5cdacdc3-2ae1-4c70-93f2-f29822367114

Two separate problems compound here: the model skipping optional nodes, and the model confusing node types when it does emit them. Both need prompt-level fixes.

1. Make abstract node types non-optional with explicit obligation language

Instead of "omit if not clearly present", use language that makes the type feel required:

- Pattern: the recurring abstract pattern this problem is an instance of (required — always abstract)
  Pattern is not optional: every Problem should link to a Pattern via INSTANCE_OF.
  Ask yourself "what class of problem is this?" and create that Pattern node.

The word "required" and the explicit reasoning prompt ("ask yourself...") dramatically improves consistency. Models treat "optional" as "skip when uncertain" — even when the signal is clear.

2. Add disambiguation rules for easily confused node types

Component and Concept are the most commonly conflated pair. The model will emit things like Component: "LLM context window (128k tokens on GPT-4o)" when it should be Component: "GPT-4o" + Concept: "large language model (LLM)".

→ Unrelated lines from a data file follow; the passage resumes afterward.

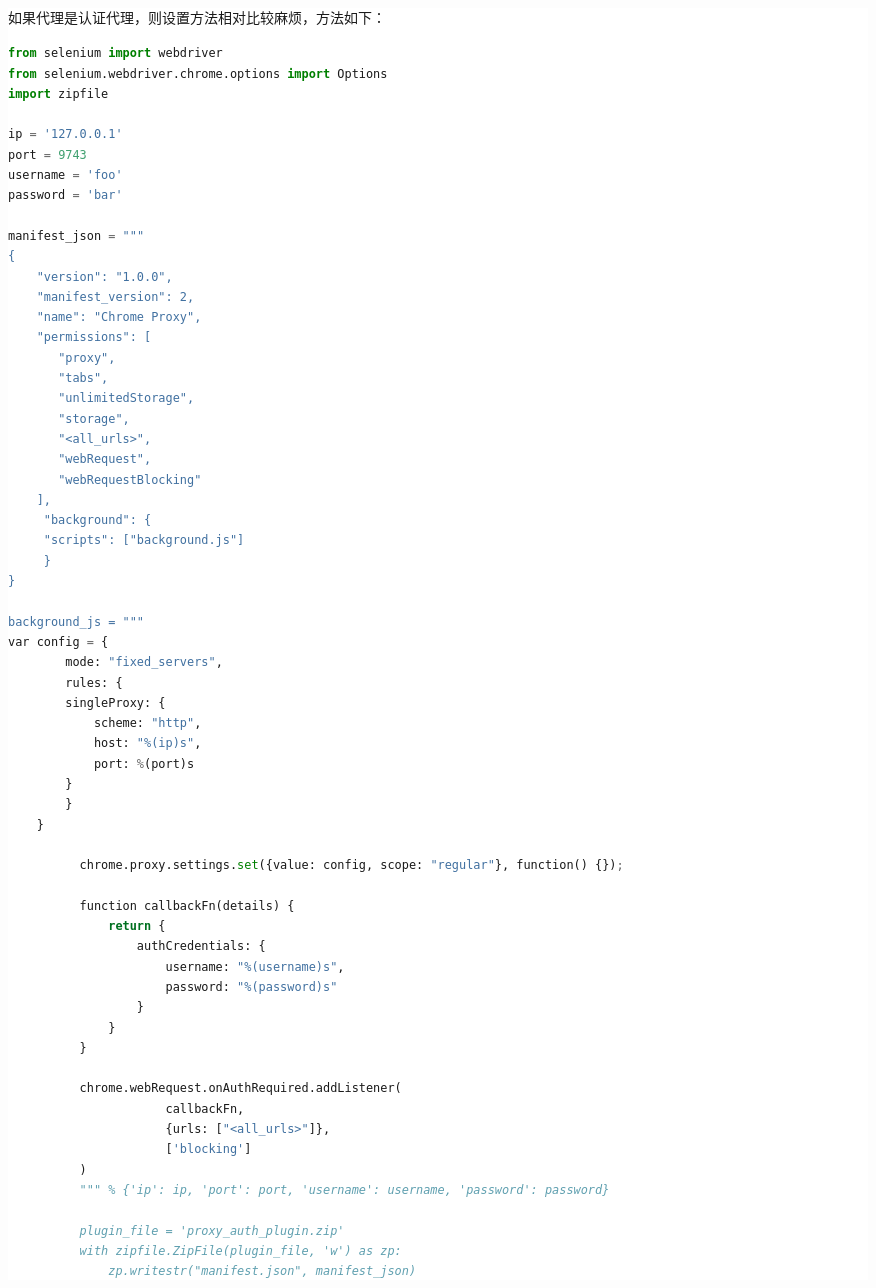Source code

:   如果代理是认证代理，则设置方法相对比较麻烦，方法如下：

  ```python
  from selenium import webdriver
  from selenium.webdriver.chrome.options import Options
  import zipfile
        
  ip = '127.0.0.1'
  port = 9743
  username = 'foo'
  password = 'bar'
        
  manifest_json = """
  {
      "version": "1.0.0",
      "manifest_version": 2,
      "name": "Chrome Proxy",
      "permissions": [
         "proxy",
         "tabs",
         "unlimitedStorage",
         "storage",
         "<all_urls>",
         "webRequest",
         "webRequestBlocking"
      ],
       "background": {
       "scripts": ["background.js"]
       }
  }
        
  background_js = """
  var config = {
          mode: "fixed_servers",
          rules: {
          singleProxy: {
              scheme: "http",
              host: "%(ip)s",
              port: %(port)s
          }
          }
      }
            
            chrome.proxy.settings.set({value: config, scope: "regular"}, function() {});
            
            function callbackFn(details) {
                return {
                    authCredentials: {
                        username: "%(username)s",
                        password: "%(password)s"
                    }
                }
            }
            
            chrome.webRequest.onAuthRequired.addListener(
                        callbackFn,
                        {urls: ["<all_urls>"]},
                        ['blocking']
            )
            """ % {'ip': ip, 'port': port, 'username': username, 'password': password}
            
            plugin_file = 'proxy_auth_plugin.zip'
            with zipfile.ZipFile(plugin_file, 'w') as zp:
                zp.writestr("manifest.json", manifest_json)
  ```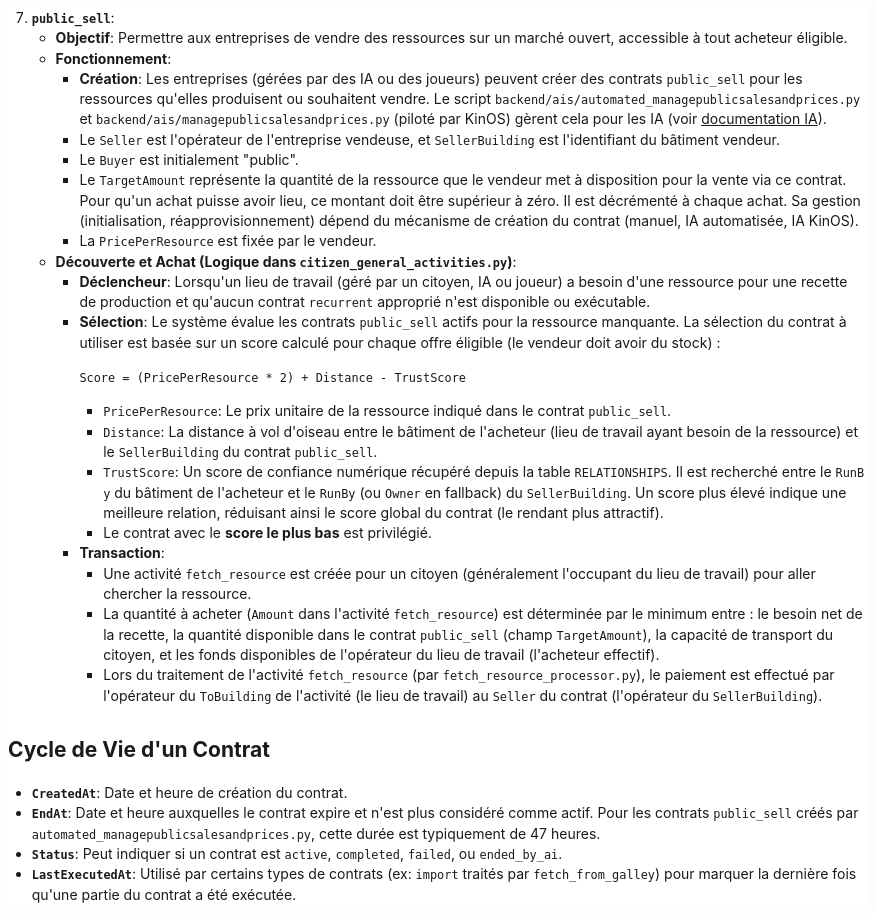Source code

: 7.  **`public_sell`**:
    *   **Objectif**: Permettre aux entreprises de vendre des ressources sur un marché ouvert, accessible à tout acheteur éligible.
    *   **Fonctionnement**:
        *   **Création**: Les entreprises (gérées par des IA ou des joueurs) peuvent créer des contrats `public_sell` pour les ressources qu'elles produisent ou souhaitent vendre. Le script `backend/ais/automated_managepublicsalesandprices.py` et `backend/ais/managepublicsalesandprices.py` (piloté par KinOS) gèrent cela pour les IA (voir [documentation IA](ais.md)).
        *   Le `Seller` est l'opérateur de l'entreprise vendeuse, et `SellerBuilding` est l'identifiant du bâtiment vendeur.
        *   Le `Buyer` est initialement "public".
        *   Le `TargetAmount` représente la quantité de la ressource que le vendeur met à disposition pour la vente via ce contrat. Pour qu'un achat puisse avoir lieu, ce montant doit être supérieur à zéro. Il est décrémenté à chaque achat. Sa gestion (initialisation, réapprovisionnement) dépend du mécanisme de création du contrat (manuel, IA automatisée, IA KinOS).
        *   La `PricePerResource` est fixée par le vendeur.
    *   **Découverte et Achat (Logique dans `citizen_general_activities.py`)**:
        *   **Déclencheur**: Lorsqu'un lieu de travail (géré par un citoyen, IA ou joueur) a besoin d'une ressource pour une recette de production et qu'aucun contrat `recurrent` approprié n'est disponible ou exécutable.
        *   **Sélection**: Le système évalue les contrats `public_sell` actifs pour la ressource manquante. La sélection du contrat à utiliser est basée sur un score calculé pour chaque offre éligible (le vendeur doit avoir du stock) :
            ```
            Score = (PricePerResource * 2) + Distance - TrustScore
            ```
            *   `PricePerResource`: Le prix unitaire de la ressource indiqué dans le contrat `public_sell`.
            *   `Distance`: La distance à vol d'oiseau entre le bâtiment de l'acheteur (lieu de travail ayant besoin de la ressource) et le `SellerBuilding` du contrat `public_sell`.
            *   `TrustScore`: Un score de confiance numérique récupéré depuis la table `RELATIONSHIPS`. Il est recherché entre le `RunBy` du bâtiment de l'acheteur et le `RunBy` (ou `Owner` en fallback) du `SellerBuilding`. Un score plus élevé indique une meilleure relation, réduisant ainsi le score global du contrat (le rendant plus attractif).
            *   Le contrat avec le **score le plus bas** est privilégié.
        *   **Transaction**:
            *   Une activité `fetch_resource` est créée pour un citoyen (généralement l'occupant du lieu de travail) pour aller chercher la ressource.
            *   La quantité à acheter (`Amount` dans l'activité `fetch_resource`) est déterminée par le minimum entre : le besoin net de la recette, la quantité disponible dans le contrat `public_sell` (champ `TargetAmount`), la capacité de transport du citoyen, et les fonds disponibles de l'opérateur du lieu de travail (l'acheteur effectif).
            *   Lors du traitement de l'activité `fetch_resource` (par `fetch_resource_processor.py`), le paiement est effectué par l'opérateur du `ToBuilding` de l'activité (le lieu de travail) au `Seller` du contrat (l'opérateur du `SellerBuilding`).

## Cycle de Vie d'un Contrat

-   **`CreatedAt`**: Date et heure de création du contrat.
-   **`EndAt`**: Date et heure auxquelles le contrat expire et n'est plus considéré comme actif. Pour les contrats `public_sell` créés par `automated_managepublicsalesandprices.py`, cette durée est typiquement de 47 heures.
-   **`Status`**: Peut indiquer si un contrat est `active`, `completed`, `failed`, ou `ended_by_ai`.
-   **`LastExecutedAt`**: Utilisé par certains types de contrats (ex: `import` traités par `fetch_from_galley`) pour marquer la dernière fois qu'une partie du contrat a été exécutée.
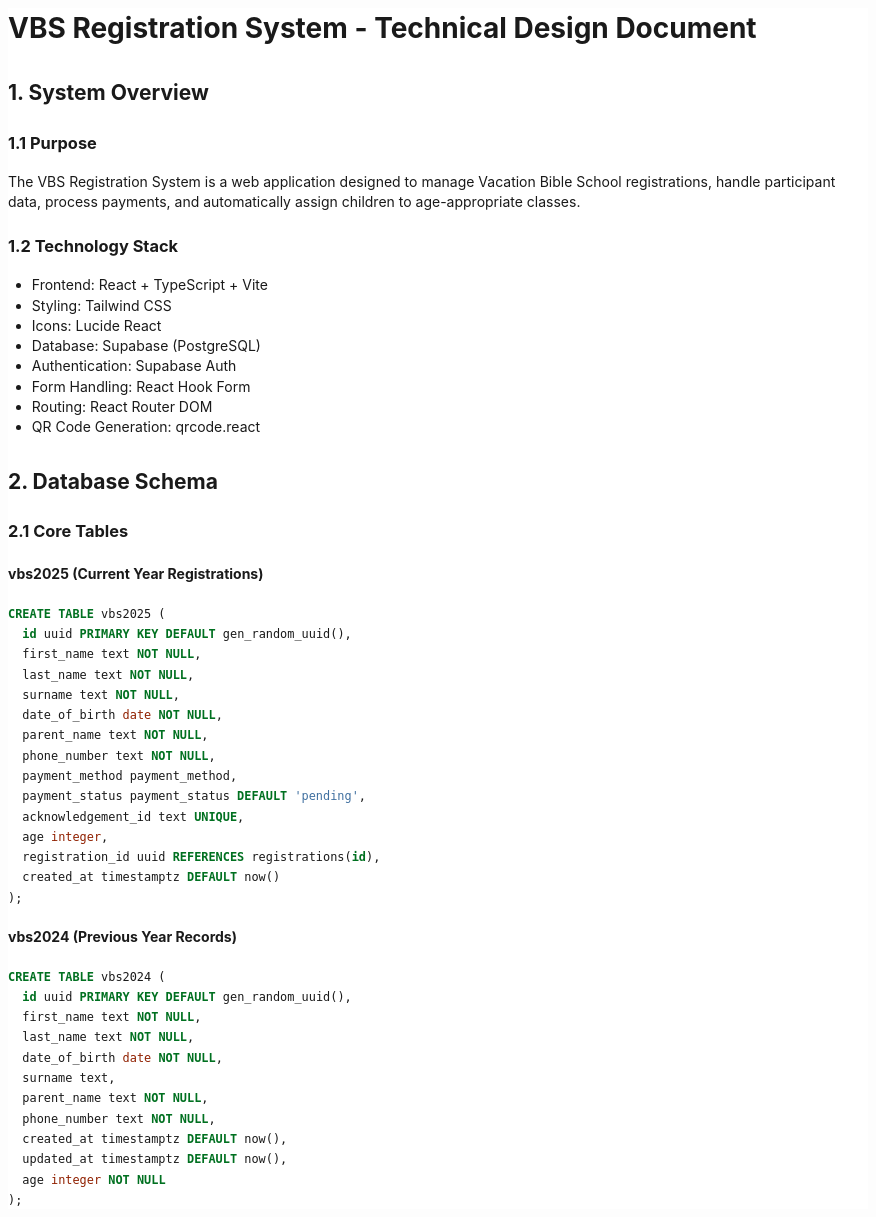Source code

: # VBS Registration System - Technical Design Document

## 1. System Overview

### 1.1 Purpose
The VBS Registration System is a web application designed to manage Vacation Bible School registrations, handle participant data, process payments, and automatically assign children to age-appropriate classes.

### 1.2 Technology Stack
- Frontend: React + TypeScript + Vite
- Styling: Tailwind CSS
- Icons: Lucide React
- Database: Supabase (PostgreSQL)
- Authentication: Supabase Auth
- Form Handling: React Hook Form
- Routing: React Router DOM
- QR Code Generation: qrcode.react

## 2. Database Schema

### 2.1 Core Tables

#### vbs2025 (Current Year Registrations)
```sql
CREATE TABLE vbs2025 (
  id uuid PRIMARY KEY DEFAULT gen_random_uuid(),
  first_name text NOT NULL,
  last_name text NOT NULL,
  surname text NOT NULL,
  date_of_birth date NOT NULL,
  parent_name text NOT NULL,
  phone_number text NOT NULL,
  payment_method payment_method,
  payment_status payment_status DEFAULT 'pending',
  acknowledgement_id text UNIQUE,
  age integer,
  registration_id uuid REFERENCES registrations(id),
  created_at timestamptz DEFAULT now()
);
```

#### vbs2024 (Previous Year Records)
```sql
CREATE TABLE vbs2024 (
  id uuid PRIMARY KEY DEFAULT gen_random_uuid(),
  first_name text NOT NULL,
  last_name text NOT NULL,
  date_of_birth date NOT NULL,
  surname text,
  parent_name text NOT NULL,
  phone_number text NOT NULL,
  created_at timestamptz DEFAULT now(),
  updated_at timestamptz DEFAULT now(),
  age integer NOT NULL
);
```
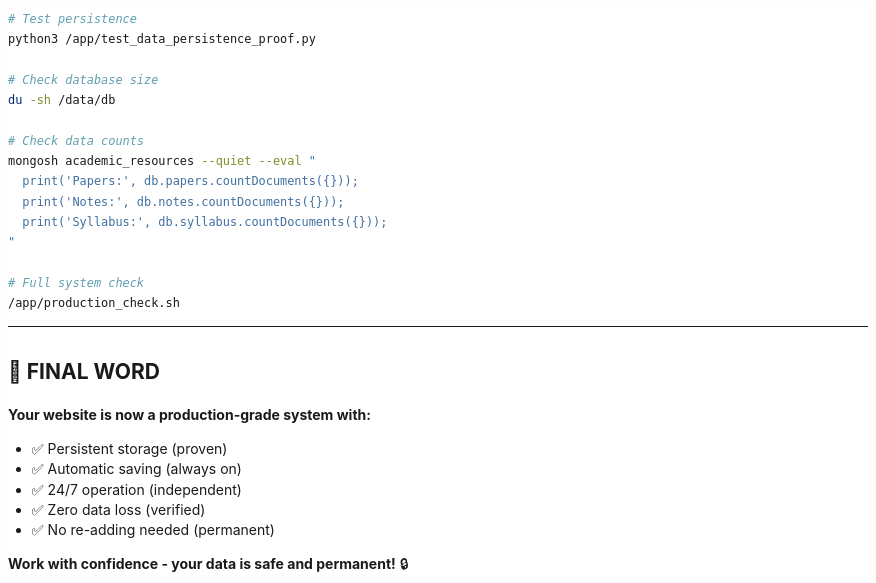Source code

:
 ```bash
# Test persistence
python3 /app/test_data_persistence_proof.py

# Check database size
du -sh /data/db

# Check data counts
mongosh academic_resources --quiet --eval "
  print('Papers:', db.papers.countDocuments({}));
  print('Notes:', db.notes.countDocuments({}));
  print('Syllabus:', db.syllabus.countDocuments({}));
"

# Full system check
/app/production_check.sh
```

---

## 🎊 FINAL WORD

**Your website is now a production-grade system with:**
- ✅ Persistent storage (proven)
- ✅ Automatic saving (always on)
- ✅ 24/7 operation (independent)
- ✅ Zero data loss (verified)
- ✅ No re-adding needed (permanent)

**Work with confidence - your data is safe and permanent!** 🔒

Fix with explicit definitions and negative examples:

- Component: a specific, named product — a proper noun / brand name with no qualifiers or specs.
  Good: "PostgreSQL", "Redis", "GPT-4o", "Claude".
  Bad: "PostgreSQL Query Engine", "LLM context window (128k tokens on GPT-4o)".
  When a Component has a specification detail (e.g. token limit, memory size), discard it — it is not a node.

- Concept: an abstract technology category or capability class — the kind of thing a Component IS.
  Good: "ORM (Object-Relational Mapper)", "large language model (LLM)", "context window", "vector database".
  A Component or Package IMPLEMENTATION_OF a Concept.
  If something could be described as "what kind of thing is X?", that answer is the Concept.

3. Add a canonicalization rule as a negative test

- Component descriptions must be canonical product names only — strip all qualifiers, role descriptions,
  specs, and context. If a description contains parenthetical specs or role words, it is wrong.

This gives the model a self-check it can apply before emitting a node.

Why this works

The model isn't "forgetting" — it's being uncertain about what counts as a valid instance of the type. Obligation language removes the uncertainty escape hatch. Negative examples provide concrete boundaries. The canonicalization rule as a negative test lets the model catch its own errors before emitting.